For as long as I can remember I’ve been in search for the Big Picture, the Comprehensive Perspective, the Universal Gestalt, or, if you will, “an Integral Vision of the Encompassing Reality.” Several years ago I read George Santayana’s book, “Three Philosophical Poets,” where he used Dante, Lucretius and Goethe as three representatives of the Metaphysical, Naturalist and Humanist dimensions of reality and perspectives on experience. Santayana envisioned a day in the future when a new “philosophical poet” would find a way to creatively integrate these three horizons. He himself was attempting to do just that in his own book.
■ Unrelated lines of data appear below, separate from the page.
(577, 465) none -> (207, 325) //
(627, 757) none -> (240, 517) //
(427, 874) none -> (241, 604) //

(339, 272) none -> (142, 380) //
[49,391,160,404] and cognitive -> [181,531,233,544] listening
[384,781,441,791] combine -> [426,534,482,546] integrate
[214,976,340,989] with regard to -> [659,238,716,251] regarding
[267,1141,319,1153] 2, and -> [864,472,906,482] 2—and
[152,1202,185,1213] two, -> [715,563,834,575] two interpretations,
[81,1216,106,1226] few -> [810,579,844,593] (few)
What I have outlined in the attached Images and Chart (at the top of the page) follows Santayana’s schematic of the Metaphysical, Naturalistic and Humanistic dimensions of life, or if you like, the Transcendental, Immanent and Relational domains. It seems to me that most people tend to fixate on one or at the most two of these dimensions while minimizing or dismissing the third as in some way illusionary or merely epiphenomenal. Yet I see no reason which we can not and ought not to take all these dimensions seriously without resorting to any dismissive reductionism. Both the dualist and panpsychist worldviews attempt to acknowledge the metaphysical and the naturalistic dimensions. The Dualists do so by viewing them as two separate realities and not worrying about whether or how they might be connected. The panpsychists (alone with panexperientialists, panentheists and neutral monists) do so by viewing them as two necessary and complementary aspects of a single Greater Reality that encompasses both Mind and Matter, Consciousness and Cosmos without either splitting apart or reducing one aspect to a junior partner of the other. But that perennial philosophical debate we can set aside for our present purposes.
Philosophical Idealists will take the metaphysical dimension serious but tend to regard the naturalistic dimension as ultimately illusionary or “maya.” Philosophical Materialists will take the naturalistic dimension seriously but regard the metaphysical dimension as psychological projection and wishful thinking. And assorted humanists will tend to live somewhere between these two mind/body polarities while being conflicted about them, perhaps leaning to one side or the other – describing themselves as either Spiritual Humanists or Secular Humanists. For them it is often the unfolding drama of human history that takes center stage, along with exploring individual human potential — “the further reaches of human nature.”
The Metaphysical Perspective will be attracted to The Ineffable Mystery, The Transcendental Ideals, and The Ontological Categories.
The Naturalistic Perspective will be attracted to the Macro-Cosmic World, the Micro-Cosmic World, and the Living Earth, including Relativity Theory, Quantum Theory, and Evolutionary Theory.
The Humanistic Perspective will be attracted to The Whole Person, The Life Systems, The University Mind, as well as the Historical Past, Historical Present, and Historical Future.
I will not attempt to further articulate these diverse perspectives in the present blog since the attached images and chart provide that information. What I will do is suggest that for those of us who are involved in contemplative practice, philosophical reflection, multi-disciplinary studies and conversational salons that a “meta-worldview” such as this one that encompasses the metaphysical, naturalistic and humanistic dimensions of human knowledge and life experience can serve as a useful map, especially if we remember that “the map is not the territory.” Let us speak the words and thoughts we know while respecting the limits of knowledge and language. Beyond the rational-empirical languages of philosophical analysis and scientific examination are the intuitive, perceptive, visionary and ecstatic “uber-languages” of music, art, myth, poetry, movement, dance, wonder, beauty, serenity and silence.
Whatever our path toward wholeness and integration may be, there is wisdom in the words enshrined upon a vision of the rising Sun: “Your heart must become a sea of Love. Your mind must become a river of detachment.”